____ GIVEN DATA
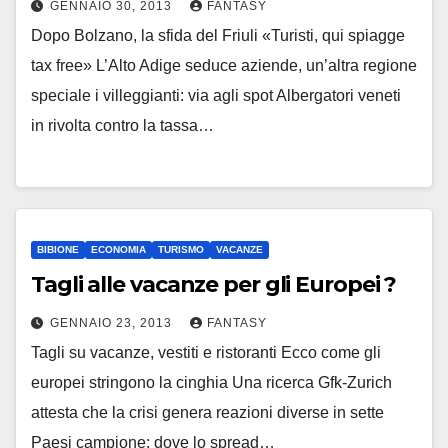
GENNAIO 30, 2013
FANTASY
Dopo Bolzano, la sfida del Friuli «Turisti, qui spiagge
tax free» L’Alto Adige seduce aziende, un’altra regione
speciale i villeggianti: via agli spot Albergatori veneti
in rivolta contro la tassa…
BIBIONE
ECONOMIA
TURISMO
VACANZE
Tagli alle vacanze per gli Europei ?
GENNAIO 23, 2013
FANTASY
Tagli su vacanze, vestiti e ristoranti Ecco come gli
europei stringono la cinghia Una ricerca Gfk-Zurich
attesta che la crisi genera reazioni diverse in sette
Paesi campione: dove lo spread…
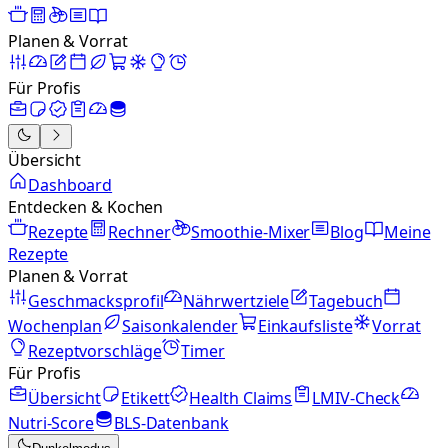
Planen & Vorrat
Für Profis
Übersicht
Dashboard
Entdecken & Kochen
Rezepte
Rechner
Smoothie-Mixer
Blog
Meine
Rezepte
Planen & Vorrat
Geschmacksprofil
Nährwertziele
Tagebuch
Wochenplan
Saisonkalender
Einkaufsliste
Vorrat
Rezeptvorschläge
Timer
Für Profis
Übersicht
Etikett
Health Claims
LMIV-Check
Nutri-Score
BLS-Datenbank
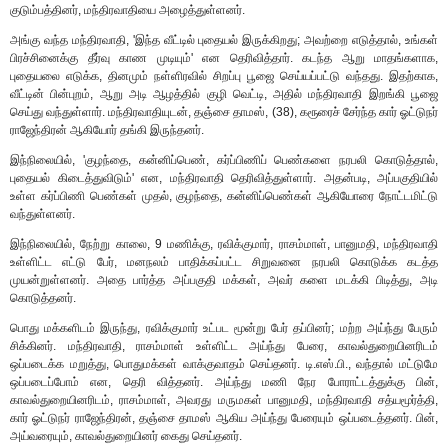
குடும்பத்தினர், மந்திரவாதியை அழைத்துள்ளனர்.
அங்கு வந்த மந்திரவாதி, 'இந்த வீட்டில் புதையல் இருக்கிறது; அவற்றை எடுத்தால், உங்கள்
பிரச்சினைக்கு தீர்வு காண முடியும்' என தெரிவித்தார். கடந்த ஆறு மாதங்களாக,
புதையலை எடுக்க, தினமும் நள்ளிரவில் சிறப்பு பூஜை செய்யப்பட்டு வந்தது. இதற்காக,
வீட்டின் பின்புறம், ஆறு அடி ஆழத்தில் குழி வெட்டி, அதில் மந்திரவாதி இறங்கி பூஜை
செய்து வந்துள்ளார். மந்திரவாதியுடன், தஞ்சை தாமஸ், (38), கரூரைச் சேர்ந்த கார் ஓட்டுநர்
ராஜேந்திரன் ஆகியோர் தங்கி இருந்தனர்.
இந்நிலையில், 'குழந்தை, கன்னிப்பெண், கர்ப்பிணிப் பெண்களை நரபலி கொடுத்தால்,
புதையல் கிடைத்துவிடும்' என, மந்திரவாதி தெரிவித்துள்ளார். அதன்படி, அப்பகுதியில்
உள்ள கர்ப்பிணி பெண்கள் முதல், குழந்தை, கன்னிப்பெண்கள் ஆகியோரை நோட்டமிட்டு
வந்துள்ளனர்.
இந்நிலையில், நேற்று காலை, 9 மணிக்கு, ரவிக்குமார், ராசம்மாள், பானுமதி, மந்திரவாதி
உள்ளிட்ட எட்டு பேர், மனநலம் பாதிக்கப்பட்ட சிறுவனை நரபலி கொடுக்க கடத்த
முயன்றுள்ளனர். அதை பார்த்த அப்பகுதி மக்கள், அவர் களை மடக்கி பிடித்து, அடி
கொடுத்தனர்.
பொது மக்களிடம் இருந்து, ரவிக்குமார் உட்பட மூன்று பேர் தப்பினர்; மற்ற அய்ந்து பேரும்
சிக்கினர். மந்திரவாதி, ராசம்மாள் உள்ளிட்ட அய்ந்து பேரை, காவல்துறையினரிடம்
ஒப்படைக்க மறுத்து, பொதுமக்கள் வாக்குவாதம் செய்தனர். டி.எஸ்.பி., வந்தால் மட்டுமே
ஒப்படைப்போம் என, தெரி வித்தனர். அய்ந்து மணி நேர போராட்டத்துக்கு பின்,
காவல்துறையினரிடம், ராசம்மாள், அவரது மருமகள் பானுமதி, மந்திரவாதி சத்யமூர்த்தி,
கார் ஓட்டுநர் ராஜேந்திரன், தஞ்சை தாமஸ் ஆகிய அய்ந்து பேரையும் ஒப்படைத்தனர். பின்,
அய்வரையும், காவல்துறையினர் கைது செய்தனர்.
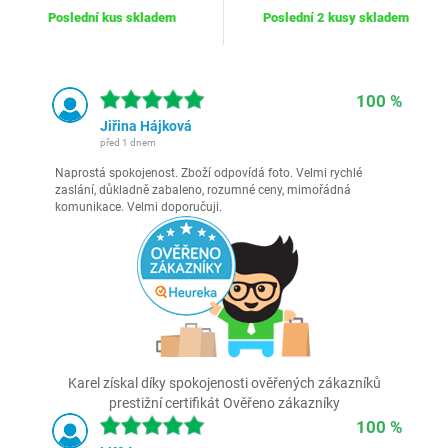
Poslední kus skladem
Poslední 2 kusy skladem
100 %
Jiřina Hájková
před 1 dnem
Naprostá spokojenost. Zboží odpovídá foto. Velmi rychlé
zaslání, důkladně zabaleno, rozumné ceny, mimořádná
komunikace. Velmi doporučuji.
Karel získal díky spokojenosti ověřených zákazníků
prestižní certifikát Ověřeno zákazníky
100 %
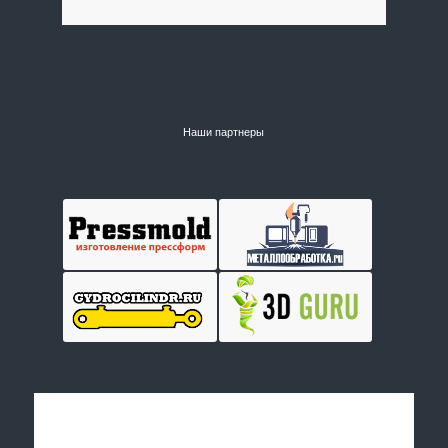
Наши партнеры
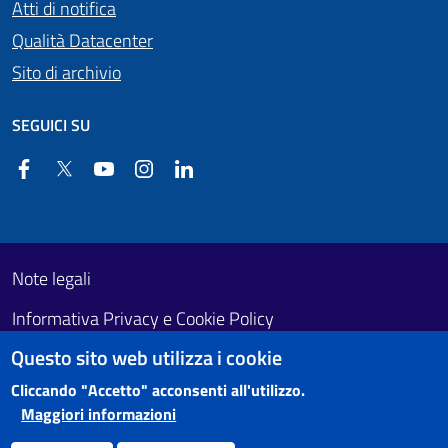
Atti di notifica
Qualità Datacenter
Sito di archivio
SEGUICI SU
Facebook
Twitter
YouTube
Instagram
Linkedin
Useful links section
Footer First
Note legali
Informativa Privacy e Cookie Policy
Questo sito web utilizza i cookie
Obiettivi di accessibilità
Cliccando "Accetto" acconsenti all'utilizzo.
Maggiori informazioni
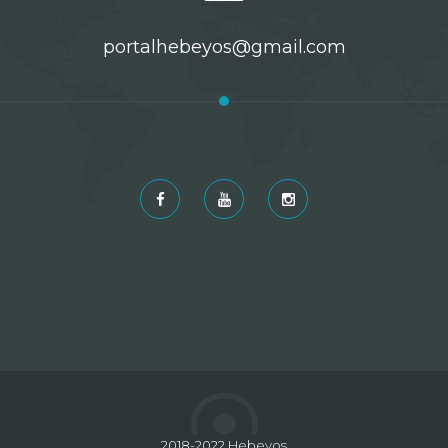
portalhebeyos@gmail.com
2018-2022 Hebeyos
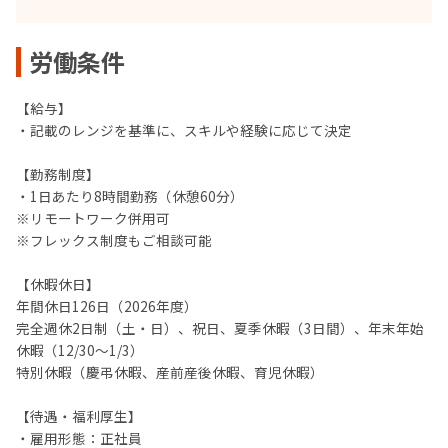
労働条件
【給与】
・記載のレンジを基準に、スキルや経験に応じて決定
【勤務制度】
・1日あたり8時間勤務（休憩60分）
※リモートワーク併用可
※フレックス制度もご相談可能
【休暇休日】
年間休日126日（2026年度）
完全週休2日制（土・日）、祝日、夏季休暇（3日間）、年末年始
休暇（12/30～1/3）
特別休暇（慶弔休暇、産前産後休暇、育児休暇）
【待遇・福利厚生】
・雇用形態：正社員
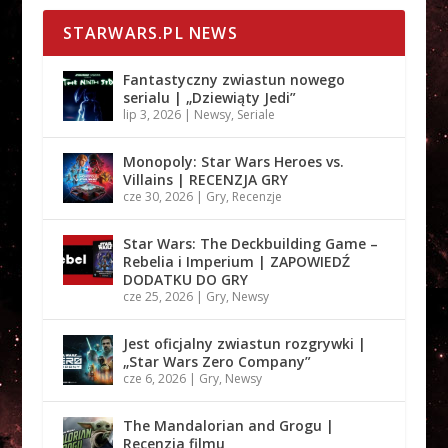
STARWARS.PL NEWS
Fantastyczny zwiastun nowego
serialu | „Dziewiąty Jedi”
lip 3, 2026
|
Newsy
,
Seriale
Monopoly: Star Wars Heroes vs.
Villains | RECENZJA GRY
cze 30, 2026
|
Gry
,
Recenzje
Star Wars: The Deckbuilding Game –
Rebelia i Imperium | ZAPOWIEDŹ
DODATKU DO GRY
cze 25, 2026
|
Gry
,
Newsy
Jest oficjalny zwiastun rozgrywki |
„Star Wars Zero Company”
cze 6, 2026
|
Gry
,
Newsy
The Mandalorian and Grogu |
Recenzja filmu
________
INSTRUCTION: Report every line of the data above that contains the string "skladem" by copying it in full.

WRITTEN SOLUTION:
Poslední kus skladem
Poslední 2 kusy skladem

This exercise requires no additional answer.